Everything is spiking, setting off “inflationary concerns.”

Wolf Richter wolfstreet.com, www.amazon.com/author/wolfrichter

When consumer products companies, retailers, oil-and-gas drillers, manufacturers, and other companies complain that shipping goods within the US is confronting them with soaring costs, capacity constraints, and delays, they’re not making this up. Trucking companies and railroads – an infamously cyclical industry that suffered through the “transportation recession” from 2015 through much of 2016 – are jacking up their prices with gusto.

The total amount that shippers spent on freight by truck, rail, barge, and air is skyrocketing, according to the Cass Freight Expenditure Index, which tracks the amounts spent by shippers on all modes of transportation. This spending is a function of price and volume. In May, soaring prices and shipping volume pushed spending up by 17.3% compared to a year ago, the 8th double-digit year-over-year increase in a row:

“May’s 17.3% increase clearly signals that capacity is tight, demand is strong, and shippers are willing to pay up for services to get goods delivered in all major modes throughout the transportation industry,” the Cass report said.

And the rising price of fuel and the related fuel surcharges added to the amounts spent: the price of diesel was up 27% at the end of May from a year ago.

The Cass Truckload Linehaul Index, which tracks per-mile full-truckload pricing but does not include fuel or fuel surcharges and is not impacted by rising diesel prices, jumped 9.0% in May compared to a year ago, the largest year-over-year increase in the data going back to 2005. And “the strength is continuing to accelerate,” Cass said in its Linehaul report:

And prices for “intermodal” freight are soaring. This is freight that involves a combination of several modes of transportation: in the continental US, mostly truck and rail, such as a container that is hauled by truck to an intermodal facility, loaded on a train, taken to the destination city where it’s transferred to a truck for final delivery. It can also be a semi-truck trailer whose trajectory includes piggybacking on special rail cars.

The Cass Intermodal Price Index, which includes fuel prices, jumped 9.1% in May compared to a year ago, the 20th month in a row of year-over-year increases, and the sharpest year-over-year increase since August 2011 coming out of the Great Recession.

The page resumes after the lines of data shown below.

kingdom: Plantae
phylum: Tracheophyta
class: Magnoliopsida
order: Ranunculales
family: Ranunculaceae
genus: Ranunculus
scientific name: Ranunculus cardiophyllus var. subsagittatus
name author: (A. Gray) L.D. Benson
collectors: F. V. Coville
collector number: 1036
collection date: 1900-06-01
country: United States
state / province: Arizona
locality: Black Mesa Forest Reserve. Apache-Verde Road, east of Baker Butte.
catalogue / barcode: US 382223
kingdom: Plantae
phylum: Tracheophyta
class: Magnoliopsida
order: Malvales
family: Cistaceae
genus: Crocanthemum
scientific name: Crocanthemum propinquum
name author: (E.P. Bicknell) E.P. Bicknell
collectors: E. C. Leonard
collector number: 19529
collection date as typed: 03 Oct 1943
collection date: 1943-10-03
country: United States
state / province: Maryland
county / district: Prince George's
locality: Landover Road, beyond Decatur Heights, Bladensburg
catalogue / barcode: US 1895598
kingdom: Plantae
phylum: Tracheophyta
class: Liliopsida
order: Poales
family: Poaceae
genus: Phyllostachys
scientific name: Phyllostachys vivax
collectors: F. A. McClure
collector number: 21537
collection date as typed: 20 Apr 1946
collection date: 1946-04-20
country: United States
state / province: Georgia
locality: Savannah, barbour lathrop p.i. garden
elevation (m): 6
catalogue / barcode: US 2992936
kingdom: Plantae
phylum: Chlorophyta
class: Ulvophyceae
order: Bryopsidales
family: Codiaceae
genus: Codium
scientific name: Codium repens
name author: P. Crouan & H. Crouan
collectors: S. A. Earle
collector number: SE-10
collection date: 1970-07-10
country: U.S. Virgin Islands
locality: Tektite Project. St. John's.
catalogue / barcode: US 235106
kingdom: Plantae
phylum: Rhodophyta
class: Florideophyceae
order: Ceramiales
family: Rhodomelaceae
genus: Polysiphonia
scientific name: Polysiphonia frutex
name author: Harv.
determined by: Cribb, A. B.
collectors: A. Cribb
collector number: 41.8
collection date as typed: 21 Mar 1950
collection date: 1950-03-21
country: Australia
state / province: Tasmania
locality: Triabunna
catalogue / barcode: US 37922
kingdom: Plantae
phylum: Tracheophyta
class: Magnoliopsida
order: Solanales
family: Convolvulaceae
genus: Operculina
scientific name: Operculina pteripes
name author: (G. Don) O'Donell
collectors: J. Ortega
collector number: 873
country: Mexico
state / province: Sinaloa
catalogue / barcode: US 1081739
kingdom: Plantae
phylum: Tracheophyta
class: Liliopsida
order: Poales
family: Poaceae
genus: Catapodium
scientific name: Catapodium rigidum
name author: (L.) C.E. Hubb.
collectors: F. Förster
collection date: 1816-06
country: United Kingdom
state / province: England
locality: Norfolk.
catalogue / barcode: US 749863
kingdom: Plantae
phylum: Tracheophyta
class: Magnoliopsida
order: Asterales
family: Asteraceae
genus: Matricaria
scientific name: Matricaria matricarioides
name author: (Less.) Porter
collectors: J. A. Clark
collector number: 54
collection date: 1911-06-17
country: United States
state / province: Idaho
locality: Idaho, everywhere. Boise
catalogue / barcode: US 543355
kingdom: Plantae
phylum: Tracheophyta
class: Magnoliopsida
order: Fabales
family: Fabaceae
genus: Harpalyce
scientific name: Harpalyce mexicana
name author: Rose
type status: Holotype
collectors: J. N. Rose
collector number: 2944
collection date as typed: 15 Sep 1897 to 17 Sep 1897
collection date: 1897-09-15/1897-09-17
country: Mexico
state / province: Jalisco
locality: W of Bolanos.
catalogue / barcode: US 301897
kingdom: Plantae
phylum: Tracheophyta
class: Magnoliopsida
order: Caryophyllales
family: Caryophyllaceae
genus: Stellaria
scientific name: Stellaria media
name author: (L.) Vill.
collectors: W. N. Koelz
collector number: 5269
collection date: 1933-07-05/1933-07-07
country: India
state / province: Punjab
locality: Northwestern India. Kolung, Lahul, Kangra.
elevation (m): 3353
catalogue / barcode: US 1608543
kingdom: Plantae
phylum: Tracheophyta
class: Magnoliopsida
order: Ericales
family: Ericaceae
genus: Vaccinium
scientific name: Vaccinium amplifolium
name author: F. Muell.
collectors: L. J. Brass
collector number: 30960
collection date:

“Tight truckload capacity and higher diesel prices are creating incremental demand and pricing power for domestic intermodal,” the Cass Intermodal report said. This is what the May spike looks like:

Demand has been very strong across all modes of transportation. Freight shipment volume (not pricing) by truck, rail, air, and barge, according to the Cass Freight Index, spiked 11.9% in May compared to a year ago, which had already been strong. This pushed the index, which is not seasonally adjusted, to its highest level for any May since 2006:

The report explained the resulting “inflationary concerns”:

These indices are displaying accelerating strength on top of increasingly difficult comparisons. Demand is exceeding capacity in most modes of transportation by a significant amount. In turn, pricing power has erupted in those modes to levels that continue to spark overall inflationary concerns in the broader economy.

Some of the blame for tight capacity in the trucking sector earlier this year has been directed at the newly required Electronic Logging Devices (ELDs) that record actual drive times by truckers and thus help enforce the legal hourly limits truckers can drive. This hurt capacity and utilization of truckers early on. But Cass points out that “many of the truckers most adversely affected are now beginning to recover some of the loss in utilization through gains in efficiency.”

So the consumer economy is clicking along, and e-commerce is rocketing higher, with all the transportation challenges this causes. Industrial demand on transportation is strong as well.

For this, the weekly DAT Flatbed Barometer is a good indicator, as flatbed trailers are used to haul big pieces of equipment for construction, manufacturing, oil and gas drilling, and the like. Flatbed spot rates have exceeded contract rates since September 2017, according to Cass, citing DAT data. In May, spot prices shot up 26.6% from a year ago, and contract prices rose 10.9%. This excludes fuel surcharge, which skyrocketed 53.8% in May, year-over-year (click to enlarge):

The chart above of the DAT’s Flatbed Weekly Barometer shows an astonishing spike in demand for flatbed trailers. Obviously, what skyrocketed exponentially in this manner is practically begging for the transportation sector’s infamous cyclicality to come around and knock it down again.